Atomic layer deposition (ALD) and variants of the technique are ideally suited to the generation of ‘extremely thin absorber’ (ETA) solar cells, in which three distinct semiconductors are combined as electron transport layer (SnO₂, TiO₂, ZnO), light absorption layer (Sb₂S₃, Sb₂Se₃), and hole transport layer (V₂O₅ or spin-coated organics). We have demonstrated six main advantages.

(1) ALD can deliver a material quality significantly improved with respect to solution processing techniques, with crystals of 10 µm lateral size obtained in planar films of 50 nm thickness.
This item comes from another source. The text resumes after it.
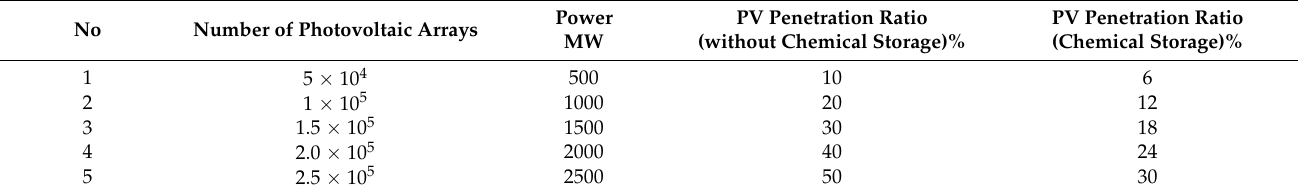
Table 1. Number of PV access arrays, power, and penetration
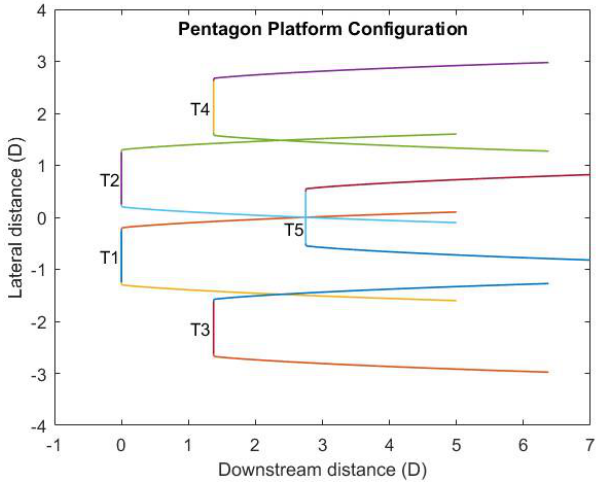
Figure 2. Wake propagation for a pentagon platform.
(2) It enables the experimentalist to vary the thickness of layers within the semiconductor stack systematically and identify the geometric parameters that optimize the overall energy conversion efficiency.

(3) It offers the opportunity to engineer interfaces with the use of interfacial layers providing chemical or physical functions (adhesion layers, tunnel barriers) with extreme thickness sensitivity, on the length scale of 0.5 to 1.5 nm.

(4) It provides the capability, unique among the deposition techniques from the gas phase, to deliver conformal coatings of non-planar substrates. Parallel arrays of cylindrical p-i-n heterojunctions in a coaxial geometry allow for decoupling the path lengths for light absorption and charge separation. Ordered monolayers of nanospheres can be exploited to scatter light of near-bandgap energy, enhancing the conversion of light incident in the red spectral range and/or under oblique angle.

(5) Our extension of ALD to the use of precursors dissolved in the liquid phase, instead of classically delivered from the gas phase (‘solution ALD’ or sALD) expands the range of materials accessible by ALD. It also provides additional experimental tools to adjust the deposit’s morphology, and it provides an inexpensive access to ALD.

(6) The recent invention of ‘atomic-layer additive manufacturing’ (ALAM) circumvents the limitations associated with traditional blanket layering methods. It opens the door to rapid prototyping approaches in the photovoltaics field that mirror the use of 3D printing in manufacturing.

In summary, each major material family exploited in photovoltaics has been associated with a certain set of processing techniques, and our research indicates that atomic-layer processing provides all ingredients required for the success of the group 5 chalcogenides and similar light absorbers.